17 Sep
2015
Posted in: Travel
By    Comments Off on Something Will Stick in the Mind

Something Will Stick in the Mind

As I mentioned yesterday, I leave early Saturday morning for the next Community Dharma Leader (CDL) training retreat in Garrison, NY. Tomorrow will be hectic, so I probably won’t post again until I return. Check back again sometime after September 28.

For today I’m doing all my regular getting-ready-to-go rituals, which in addition to doing laundry and making lists, includes taking a moment to read a bit from my favorite mind-travel guidebook: Invisible Cities, by Italo Calvino.

Cities & Signs 2

Travelers return from the city of Zirma with distinct memories: a blind black man shouting in the crowd, a lunatic teetering on a skyscraper’s cornice, a girl walking with a puma on a leash. Actually many of the blind men who tap their canes on Zirma’s cobblestones are black; in every skyscraper there is someone going mad; all lunatics spend hours on cornices; there is no puma that some girl does not raise, as a whim. The city is redundant: it repeats itself so that something will stick in the mind.
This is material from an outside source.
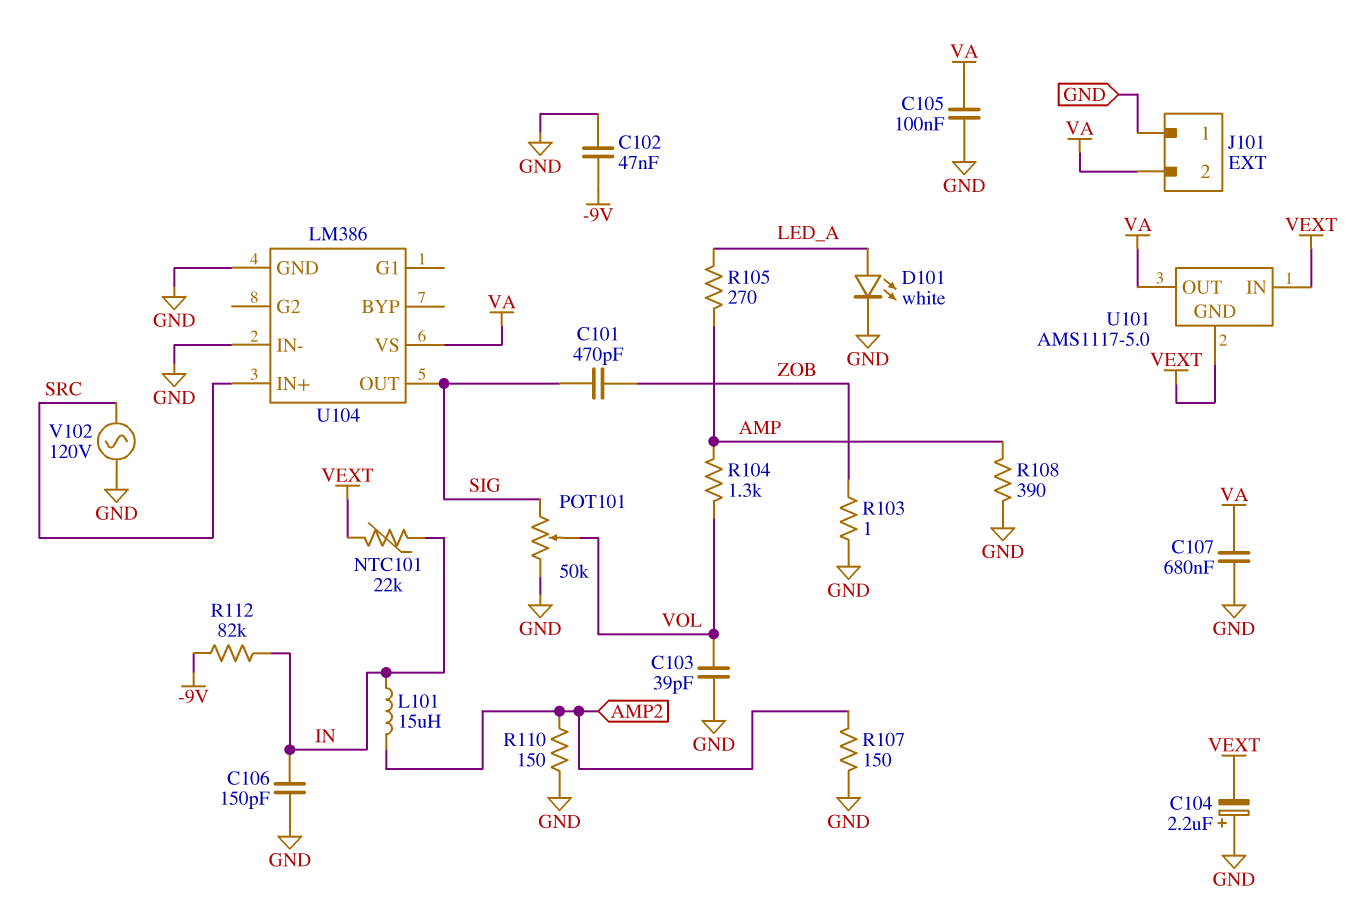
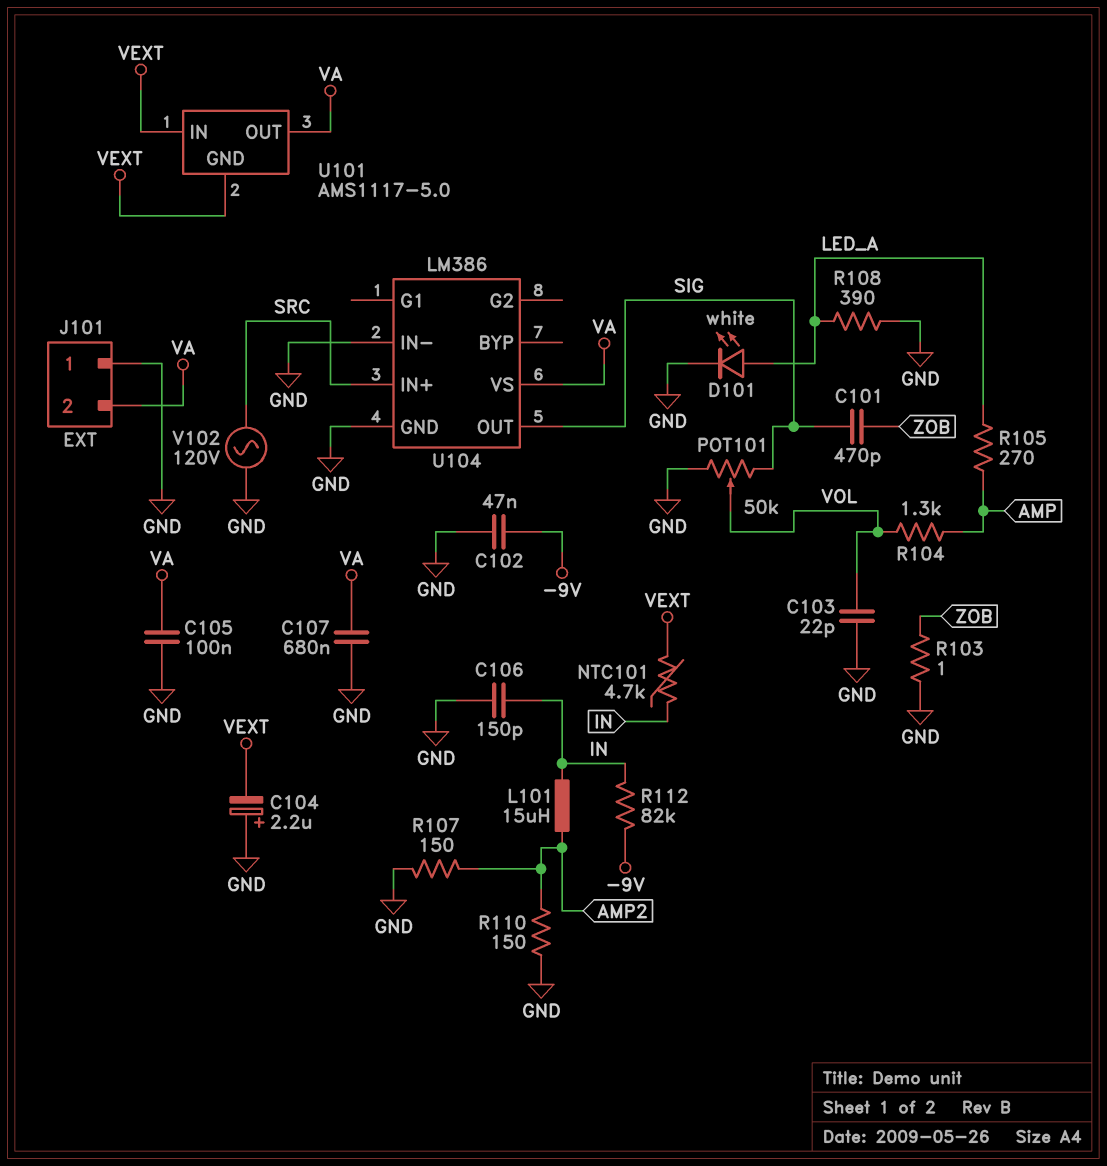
C103: 39pF (GND, VOL) -> 22pF (GND, VOL)
NTC101: 22k (IN, VEXT) -> 4.7k (IN, VEXT)
R108: 390 (AMP, GND) -> 390 (GND, LED_A)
I too am returning from Zirma: my memory includes dirigibles flying in all directions, at window level; streets of shops where tattoos are drawn on sailors’ skin; underground trains crammed with obese women suffering from the humidity. My traveling companions, on the other hand, swear they saw only one dirigible hovering among the city’s spires, only one tattoo artist arranging needles and inks and pierced patterns on his bench, only one fat woman fanning herself on a train’s platform. Memory is redundant: it repeats signs so that the city can begin to exist.